A conversation with Johnny Chung Lee of Carnegie-Mellon
Johnny Chung Lee’s VR Wii-hack turned a lot of heads when he released a YouTube video of it earlier this year. Our Curt Harler had a chance to talk with Lee about his hacks, his research, and where he sees motion sensing going:
Johnny Chung Lee turned Wii inside-out (or, perhaps it was back-end front) in a clever Wii hack that allows viewers to see 3-D video on a TV set .
Lee is a doctoral candidate at Carnegie-Mellon University in Pittsburgh. He did an undergraduate degree in Electrical and Computer Engineering at the University of Virginia and then went into the PhD program in Human-Computer Interaction (HCI) at Carnegie-Mellon. HCI focuses on the relationship between people and technology, and how they can interact with each other.

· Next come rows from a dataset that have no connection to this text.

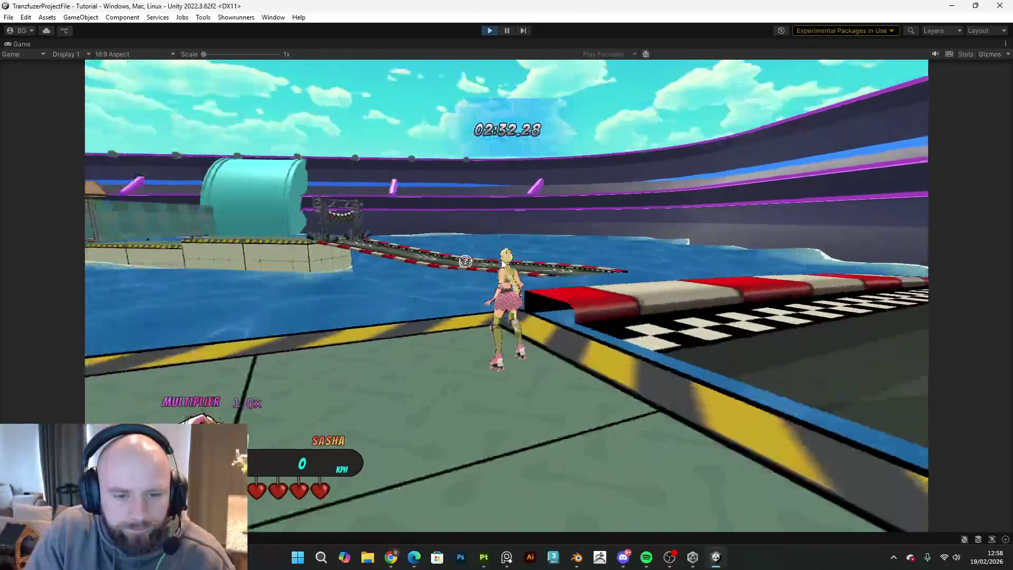
pyautogui.press('d')
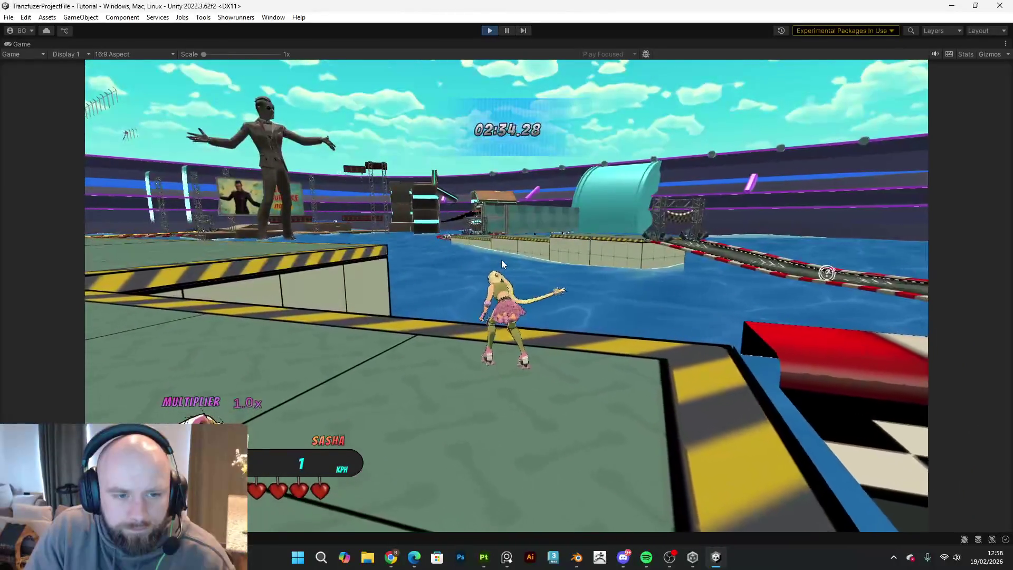
pyautogui.press('d')
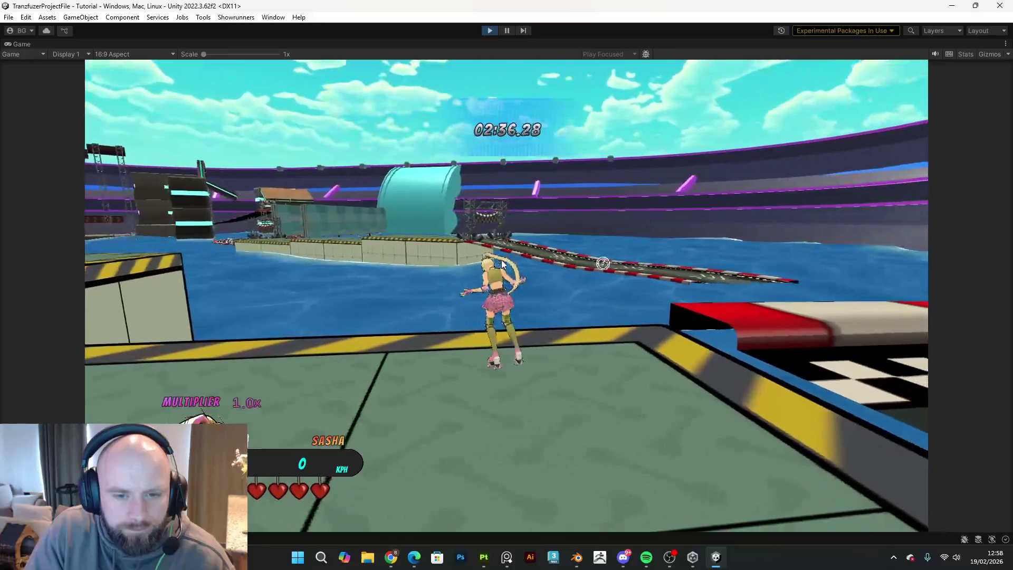
pyautogui.press('a')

“Motion sensing and motion capture is a very rich form of input and I’ve enjoyed finding opportunities to include it in my work when it makes sense,” he says.
His focus is primarily on developing new interface technology such as new sensing approaches, input devices, or control systems. “I do a bit of hardware and software,” he explains.
“Computers are one of the most versatile tools for doing just about anything these days,” Lee continues. “If you know how to shape the hardware and the software to your desires, you can execute most of the things you can imagine.”
“Dreaming up new ways to interact with and control information is fun for me and, fortunately, that’s my job,” he says.
While his Wii project is a cool hack of an existing product, motion-enabled technology needs to have some innovative ideas to springboard from in the future. “One way I think about interactive technology is that we aren’t done until we have the technology to build the holodeck from Star Trek,” he says. He is serious about that analogy. “There is a long way between that vision and where we are now,” he says.
He sees motion-enabled technology moving out of the office or manufacturing floor environment and into the area beyond simple device technology. “Endowing computing systems with knowledge about our bodies, movements, and intentions is going to be essential in making any progress toward that,” Lee says. “I expect technology to become much more sensor heavy in the near future as it becomes affordable and reasonable to build devices that don’t simply run office applications.”
Still, he sees a lot of potential in working with other “off the shelf” items…things that he feels might be modified to get cool results, similar to his Wii hack.
He says it is a little bit hard to define “off-the-shelf” in this context. “There are packaged integrated components like accelerometers, gyroscopes, magnetometers, and IR cameras,” he notes. “I have also seen some very clever things done with simple light sensors, microphones, or air pressure sensors. There’re more sophisticated components like galvanic skin response, and electromygraph devices which yield some very interesting biometric sensing and input possibilities.”
In Lee’s book, it does not stop there, either. “There are general technologies that I think are interesting,” he says. He points to things such as capacitive coupling/touch sensing, frustrated total internal reflection (in plastics and liquids), and ferro fluids. “All of these are interesting building blocks that could enable fun ideas,” he says.